Smarthistory has contributed to the transformation of student engagement in my Renaissance-to-the-Present survey classroom. For many students, this survey may be the only art history course that they take in college, and my most important learning goal is that they leave the course with the ability to talk about unfamiliar artworks they encounter outside the confines of the class. To this end, I designed the syllabus to help students develop a set of art historical tools that they can use for analyzing a broad array of images, from Michelangelo sculptures to selfies on Instagram.
Since I began using Smarthistory as the “textbook” for the course, students have become more comfortable speaking about art, and more fluent in the language and methods of art history earlier in the semester. In past iterations of this course, traditional textbooks did not seem to support students in building these skills. Even the best textbooks tended to flatten the sharp edges of unresolved debates in art history; and though they provided copious content and useful overviews, textbooks did not engage students in the hard work of becoming critical viewers. Instead, I relied on individual scholarly articles, supplemented by short readings from the textbook for background, to provide insight into cutting-edge art historical ways of seeing. While this approach succeeded in mimicking the open-ended, unresolved nature of scholarship, it also created a challenge: the articles lacked coherence across the semester. Further, the textbook itself did not play a crucial role during in-class discussions, and it did not contribute to helping students learn to generate lively conversations about what they see.
In contrast, with Smarthistory as the course textbook, the experience of seeing an artwork and talking about it together lay at the heart of the course, connecting students’ preparation for class (viewing Smarthistory videos) with their in-class experiences (practicing small-group conversations). Beth and Steven’s audio-recorded conversations take place while standing in front of an artwork, and their dialogues are wide-ranging, accessible, and don’t feel scripted. By engaging in informal but scholarly conversation, Beth and Steven teach students to look closely at art and to talk about art—crucial forms of intellectual discourse in art history and activities central to the goals of my class.
I had been aware of Smarthistory for years, occasionally assigning videos as supplemental readings and directing students to its content.

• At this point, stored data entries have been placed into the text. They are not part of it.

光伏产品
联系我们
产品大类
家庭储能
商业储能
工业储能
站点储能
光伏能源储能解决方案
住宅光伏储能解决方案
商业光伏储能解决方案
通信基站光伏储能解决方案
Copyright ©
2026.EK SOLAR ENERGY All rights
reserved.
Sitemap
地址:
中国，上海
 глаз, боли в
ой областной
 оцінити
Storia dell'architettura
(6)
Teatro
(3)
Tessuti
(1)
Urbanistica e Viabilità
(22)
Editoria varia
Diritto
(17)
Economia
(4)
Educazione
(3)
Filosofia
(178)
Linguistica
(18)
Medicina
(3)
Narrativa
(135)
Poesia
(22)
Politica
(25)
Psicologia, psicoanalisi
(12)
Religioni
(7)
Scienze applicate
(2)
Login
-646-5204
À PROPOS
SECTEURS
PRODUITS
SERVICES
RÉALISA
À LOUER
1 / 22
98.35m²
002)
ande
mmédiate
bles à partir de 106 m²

But following their use of the Khan Academy platform in 2011, the site’s content expanded exponentially. Suddenly, there were enough videos on diverse topics that I could assign Smarthistory videos for every topic in my syllabus. Eliminating the paper textbook and committing to Smarthistory as an online alternative allowed me to streamline the trajectory of the course readings. I could focus on only the most useful scholarly articles and support these case studies with directly-relevant material from Smarthistory, both specific (particular artists or artworks) and more general (overviews of styles, movements, or processes). Further, Smarthistory provided coherence across the case studies and scholarly articles by providing a familiar framework that students repeatedly encountered throughout the class.
The following strategies helped me integrate SmartHistory seamlessly into my survey and helped students succeed in the class:
● Transparency: stating clearly, both in the syllabus and during class, why Smarthistory is a useful resource for the course, why I chose it over a traditional textbook, and how it helps students achieve their learning goals clearly communicated its role in the course.

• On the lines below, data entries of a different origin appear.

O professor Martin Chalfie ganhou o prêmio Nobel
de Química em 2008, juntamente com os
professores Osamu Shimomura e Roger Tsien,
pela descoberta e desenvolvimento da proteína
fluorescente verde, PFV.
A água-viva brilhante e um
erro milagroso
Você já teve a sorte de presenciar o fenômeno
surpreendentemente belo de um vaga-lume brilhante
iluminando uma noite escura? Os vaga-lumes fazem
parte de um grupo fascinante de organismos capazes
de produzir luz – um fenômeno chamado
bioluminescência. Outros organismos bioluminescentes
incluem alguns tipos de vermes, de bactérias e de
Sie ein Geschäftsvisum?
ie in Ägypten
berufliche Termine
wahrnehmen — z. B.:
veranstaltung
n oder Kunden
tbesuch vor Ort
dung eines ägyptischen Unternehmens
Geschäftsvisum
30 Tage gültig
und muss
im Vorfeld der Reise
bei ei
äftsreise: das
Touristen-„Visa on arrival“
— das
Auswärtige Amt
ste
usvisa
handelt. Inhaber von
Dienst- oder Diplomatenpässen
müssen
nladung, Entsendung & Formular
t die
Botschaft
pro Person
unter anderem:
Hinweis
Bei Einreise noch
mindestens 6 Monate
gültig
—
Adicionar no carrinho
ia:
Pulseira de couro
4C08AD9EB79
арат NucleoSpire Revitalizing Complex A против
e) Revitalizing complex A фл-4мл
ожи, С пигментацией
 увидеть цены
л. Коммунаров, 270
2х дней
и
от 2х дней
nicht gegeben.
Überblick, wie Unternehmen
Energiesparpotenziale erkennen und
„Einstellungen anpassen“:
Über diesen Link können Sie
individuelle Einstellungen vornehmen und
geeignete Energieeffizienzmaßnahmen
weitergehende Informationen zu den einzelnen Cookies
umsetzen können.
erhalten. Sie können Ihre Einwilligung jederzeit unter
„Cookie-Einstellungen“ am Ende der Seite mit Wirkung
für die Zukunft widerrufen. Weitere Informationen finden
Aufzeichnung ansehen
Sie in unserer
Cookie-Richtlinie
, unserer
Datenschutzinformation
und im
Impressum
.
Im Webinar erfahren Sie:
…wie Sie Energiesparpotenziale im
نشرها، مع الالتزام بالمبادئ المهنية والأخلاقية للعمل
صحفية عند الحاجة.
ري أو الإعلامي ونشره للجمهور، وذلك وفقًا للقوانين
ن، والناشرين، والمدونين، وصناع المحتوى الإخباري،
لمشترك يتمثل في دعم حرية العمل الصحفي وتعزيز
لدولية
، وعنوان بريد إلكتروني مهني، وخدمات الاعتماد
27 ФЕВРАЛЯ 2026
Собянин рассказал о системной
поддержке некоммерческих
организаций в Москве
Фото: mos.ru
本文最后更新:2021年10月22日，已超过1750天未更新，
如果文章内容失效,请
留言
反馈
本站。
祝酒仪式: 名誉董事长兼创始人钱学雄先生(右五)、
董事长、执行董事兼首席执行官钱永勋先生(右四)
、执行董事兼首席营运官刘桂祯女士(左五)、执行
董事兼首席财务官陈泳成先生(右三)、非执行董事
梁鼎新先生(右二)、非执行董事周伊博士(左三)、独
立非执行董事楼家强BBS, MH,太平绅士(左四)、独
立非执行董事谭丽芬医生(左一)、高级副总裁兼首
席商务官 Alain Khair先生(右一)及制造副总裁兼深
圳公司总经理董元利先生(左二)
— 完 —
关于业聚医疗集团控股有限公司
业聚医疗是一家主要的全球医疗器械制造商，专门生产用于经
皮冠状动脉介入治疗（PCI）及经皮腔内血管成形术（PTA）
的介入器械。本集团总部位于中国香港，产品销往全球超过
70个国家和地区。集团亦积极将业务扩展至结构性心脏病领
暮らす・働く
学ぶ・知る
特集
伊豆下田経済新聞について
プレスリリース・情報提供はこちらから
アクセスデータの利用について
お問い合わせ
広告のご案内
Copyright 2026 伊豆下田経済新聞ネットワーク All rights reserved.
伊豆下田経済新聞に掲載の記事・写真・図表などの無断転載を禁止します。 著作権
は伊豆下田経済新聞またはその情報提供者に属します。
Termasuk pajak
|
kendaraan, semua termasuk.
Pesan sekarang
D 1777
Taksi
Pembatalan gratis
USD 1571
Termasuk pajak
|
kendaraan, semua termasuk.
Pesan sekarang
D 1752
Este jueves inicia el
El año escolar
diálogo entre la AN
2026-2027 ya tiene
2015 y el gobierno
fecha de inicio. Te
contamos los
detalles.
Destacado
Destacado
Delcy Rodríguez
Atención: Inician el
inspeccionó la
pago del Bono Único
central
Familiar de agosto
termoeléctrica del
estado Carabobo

● Authority: describing the history of Smarthistory and emphasizing that Beth and Steven are art historians helped frame the website as a scholarly resource that students view with respect.
● Guidance: providing a written (or video) guide to “watching critically” with tips for listening, watching, and taking notes can be helpful for students not accustomed to watching educational videos with a critical eye.

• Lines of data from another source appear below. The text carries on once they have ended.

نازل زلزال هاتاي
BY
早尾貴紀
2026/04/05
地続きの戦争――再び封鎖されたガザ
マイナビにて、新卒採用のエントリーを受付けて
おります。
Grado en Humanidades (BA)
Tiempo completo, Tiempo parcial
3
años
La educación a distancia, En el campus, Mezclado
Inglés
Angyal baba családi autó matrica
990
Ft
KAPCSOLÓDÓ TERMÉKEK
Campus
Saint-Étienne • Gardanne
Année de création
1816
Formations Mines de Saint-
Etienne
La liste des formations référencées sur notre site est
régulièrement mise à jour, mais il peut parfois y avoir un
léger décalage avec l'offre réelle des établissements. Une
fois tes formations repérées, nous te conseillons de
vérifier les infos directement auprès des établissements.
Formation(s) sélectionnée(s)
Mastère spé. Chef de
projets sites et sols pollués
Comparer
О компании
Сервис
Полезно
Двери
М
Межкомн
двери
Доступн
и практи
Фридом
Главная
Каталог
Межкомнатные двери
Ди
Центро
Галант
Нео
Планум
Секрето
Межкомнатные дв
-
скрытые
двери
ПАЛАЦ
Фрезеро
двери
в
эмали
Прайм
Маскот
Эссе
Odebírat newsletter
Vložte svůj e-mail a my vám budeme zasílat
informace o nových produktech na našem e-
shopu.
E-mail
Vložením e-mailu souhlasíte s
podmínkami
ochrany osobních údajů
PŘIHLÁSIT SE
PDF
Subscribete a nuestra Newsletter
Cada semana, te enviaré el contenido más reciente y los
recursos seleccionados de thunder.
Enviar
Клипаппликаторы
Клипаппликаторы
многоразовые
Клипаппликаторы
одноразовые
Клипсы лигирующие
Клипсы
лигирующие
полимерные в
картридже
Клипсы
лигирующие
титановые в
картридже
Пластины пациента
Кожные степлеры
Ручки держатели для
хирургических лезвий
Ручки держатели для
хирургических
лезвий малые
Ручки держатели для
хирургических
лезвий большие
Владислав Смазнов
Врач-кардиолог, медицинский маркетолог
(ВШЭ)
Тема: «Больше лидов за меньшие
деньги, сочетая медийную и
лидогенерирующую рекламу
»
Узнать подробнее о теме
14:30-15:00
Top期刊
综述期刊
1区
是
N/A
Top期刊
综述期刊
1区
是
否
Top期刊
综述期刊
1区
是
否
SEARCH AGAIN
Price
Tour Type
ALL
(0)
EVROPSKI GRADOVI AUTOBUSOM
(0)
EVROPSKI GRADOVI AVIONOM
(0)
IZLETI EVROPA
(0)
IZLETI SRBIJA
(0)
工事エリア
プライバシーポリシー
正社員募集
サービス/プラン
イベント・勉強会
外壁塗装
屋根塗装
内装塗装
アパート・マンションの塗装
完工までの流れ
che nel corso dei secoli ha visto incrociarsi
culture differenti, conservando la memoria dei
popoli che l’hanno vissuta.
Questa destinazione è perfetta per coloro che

● Practice: watching and analyzing Smarthistory videos together in class at the beginning of the semester clarifies their internal logic and sets students’ expectations.
Smarthistory has engaged my survey students in the real practices of art history by modeling productive art historical dialogue in all kinds of ways. Compared to previous, textbook-based semesters, students using Smarthistory found the confidence to speak about what they were seeing much earlier in the semester. Because students knew what good art historical dialogue sounded like, in-class discussions, small-group activities, and “talk to your neighbor” exercises produced an energizing buzz of disciplined chatter more quickly, and awkward pauses were fewer. From listening to the evolution of Smarthistory conversations over time, students understood how to build on observations to extend their interactions, and it took them longer to run out of things to say. In addition, Smarthistory videos introduced students to the comparison, the basic unit of art historical discourse, and I noticed that students began using comparisons more frequently in their comments and written work. And because Beth, Steven, and other Smarthistory contributors don’t always agree, students learned how gentle disagreement can fuel interesting debates. In these ways, committing to Smarthistory as the survey textbook supported my learning goals and helped students complete the course with the skills they will need to have rich, ongoing conversations about art well into the future.